[Stored data listing]
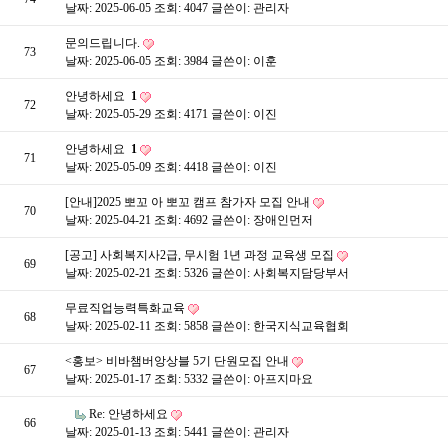
날짜: 2025-06-05
조회: 4047
글쓴이:
관리자
문의드립니다.
73
날짜: 2025-06-05
조회: 3984
글쓴이:
이훈
안녕하세요
1
72
날짜: 2025-05-29
조회: 4171
글쓴이:
이진
안녕하세요
1
71
날짜: 2025-05-09
조회: 4418
글쓴이:
이진
[안내]2025 뽀꼬 아 뽀꼬 캠프 참가자 모집 안내
70
날짜: 2025-04-21
조회: 4692
글쓴이:
장애인먼저
[공고] 사회복지사2급, 무시험 1년 과정 교육생 모집
69
날짜: 2025-02-21
조회: 5326
글쓴이:
사회복지담당부서
무료직업능력특화교육
68
날짜: 2025-02-11
조회: 5858
글쓴이:
한국지식교육협회
<홍보> 비바챔버앙상블 5기 단원모집 안내
67
날짜: 2025-01-17
조회: 5332
글쓴이:
아프지마요
Re: 안녕하세요
66
날짜: 2025-01-13
조회: 5441
글쓴이:
관리자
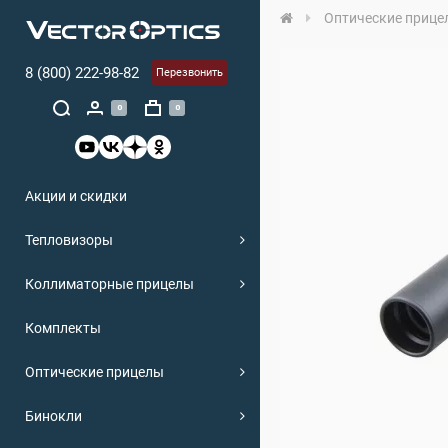
Оптические прице
8 (800) 222-98-82
Перезвонить
0
0
Акции и скидки
Тепловизоры
Коллиматорные прицелы
Комплекты
Оптические прицелы
Бинокли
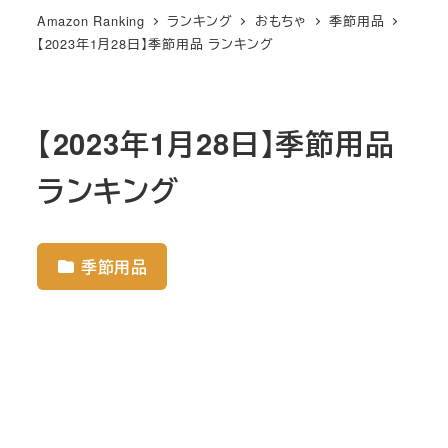
Amazon Ranking
ランキング
おもちゃ
季節用品
【2023年1月28日】季節用品 ランキング
【2023年1月28日】季節用品
ランキング
季節用品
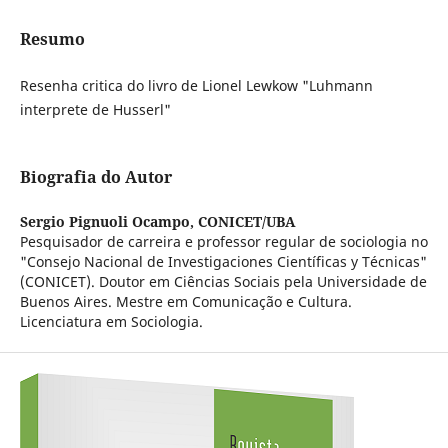
Resumo
Resenha critica do livro de Lionel Lewkow "Luhmann
interprete de Husserl"
Biografia do Autor
Sergio Pignuoli Ocampo,
CONICET/UBA
Pesquisador de carreira e professor regular de sociologia no
"Consejo Nacional de Investigaciones Científicas y Técnicas"
(CONICET). Doutor em Ciências Sociais pela Universidade de
Buenos Aires. Mestre em Comunicação e Cultura.
Licenciatura em Sociologia.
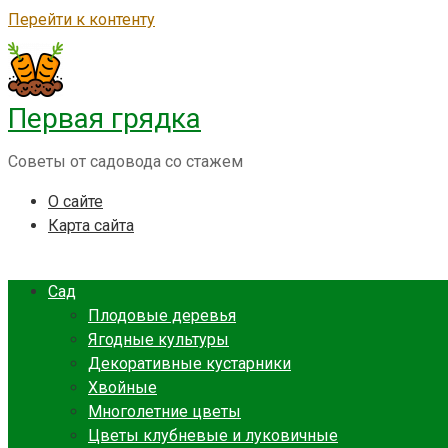
Перейти к контенту
Первая грядка
Советы от садовода со стажем
О сайте
Карта сайта
Сад
Плодовые деревья
Ягодные культуры
Декоративные кустарники
Хвойные
Многолетние цветы
Цветы клубневые и луковичные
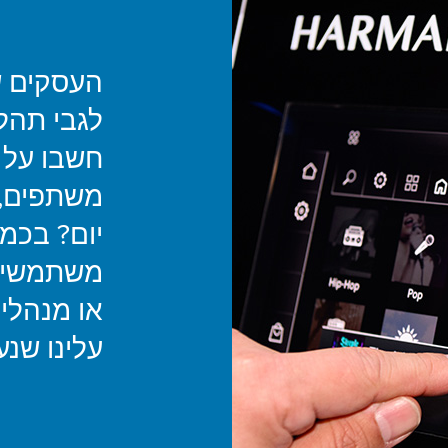
העסקים ש
לגבי תהלי
חשבו על 
משתפים, 
יום? בכמ
משתמשים?
עלינו שנ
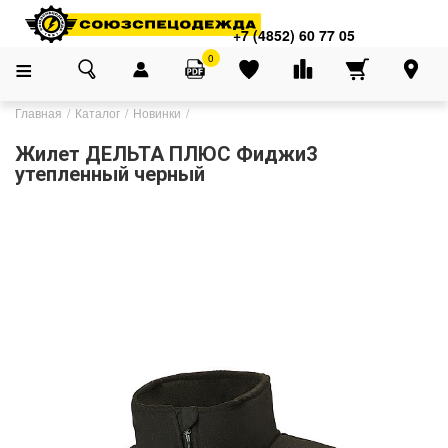
+7 (4852) 60 77 05
0
Главная
Каталог
Новинки
Жилет ДЕЛЬТА ПЛЮС Фиджи3
утепленный черный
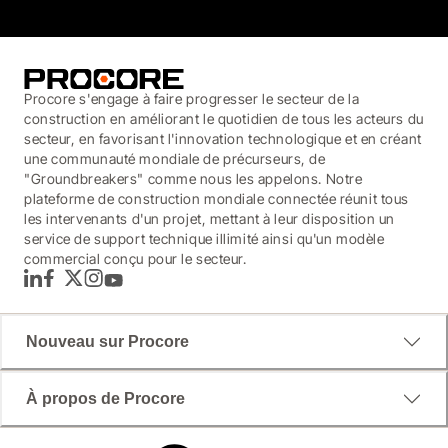
Procore s'engage à faire progresser le secteur de la
construction en améliorant le quotidien de tous les acteurs du
secteur, en favorisant l'innovation technologique et en créant
une communauté mondiale de précurseurs, de
"Groundbreakers" comme nous les appelons. Notre
plateforme de construction mondiale connectée réunit tous
les intervenants d'un projet, mettant à leur disposition un
service de support technique illimité ainsi qu'un modèle
commercial conçu pour le secteur.
LinkedIn
Facebook
Twitter
Instagram
YouTube
Nouveau sur Procore
À propos de Procore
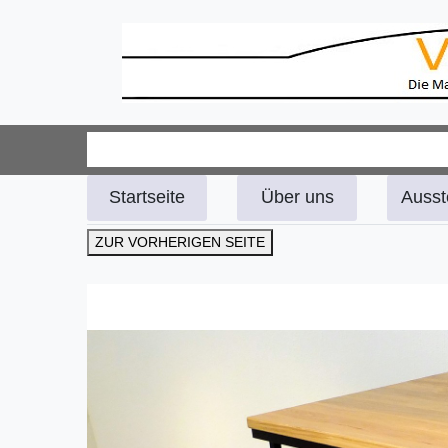
Startseite
Über uns
Ausst
ZUR VORHERIGEN SEITE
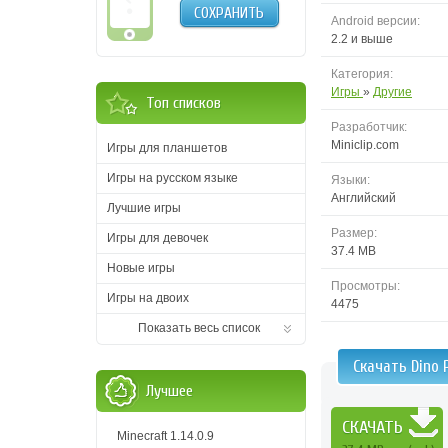
СОХРАНИТЬ
Android версии:
2.2 и выше
Категория:
Игры
»
Другие
Топ списков
Разработчик:
Miniclip.com
Игры для планшетов
Игры на русском языке
Языки:
Английский
Лучшие игры
Размер:
Игры для девочек
37.4 MB
Новые игры
Просмотры:
Игры на двоих
4475
Показать весь список
Скачать Dino 
Лучшее
СКАЧАТЬ
Minecraft 1.14.0.9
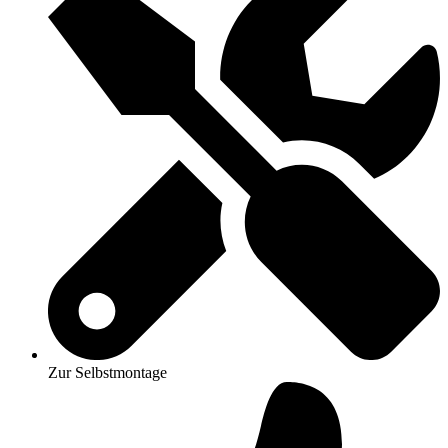
Zur Selbstmontage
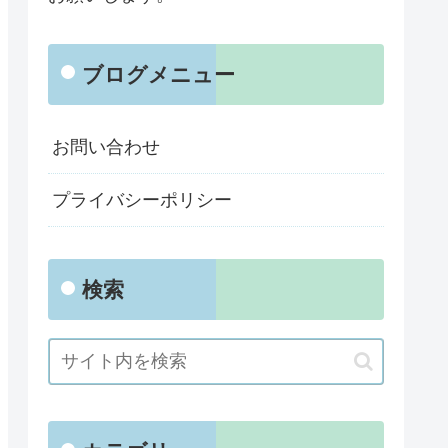
ブログメニュー
お問い合わせ
プライバシーポリシー
検索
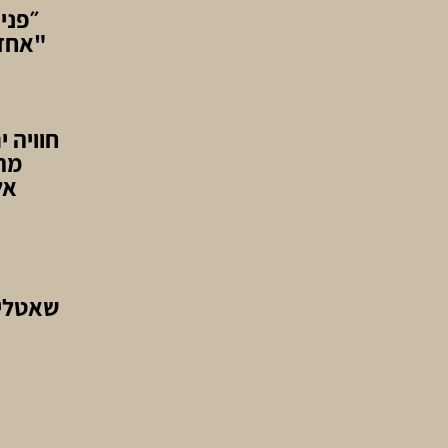
״פני
"אחד 
חוויה 
מהש
אל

**EXERCISE BRIEF**
Pull out every line in the listing above that contains the string "secteur", treating uppercase and lowercase as different.

**OUTPUT**
Procore s'engage à faire progresser le secteur de la
secteur, en favorisant l'innovation technologique et en créant
commercial conçu pour le secteur.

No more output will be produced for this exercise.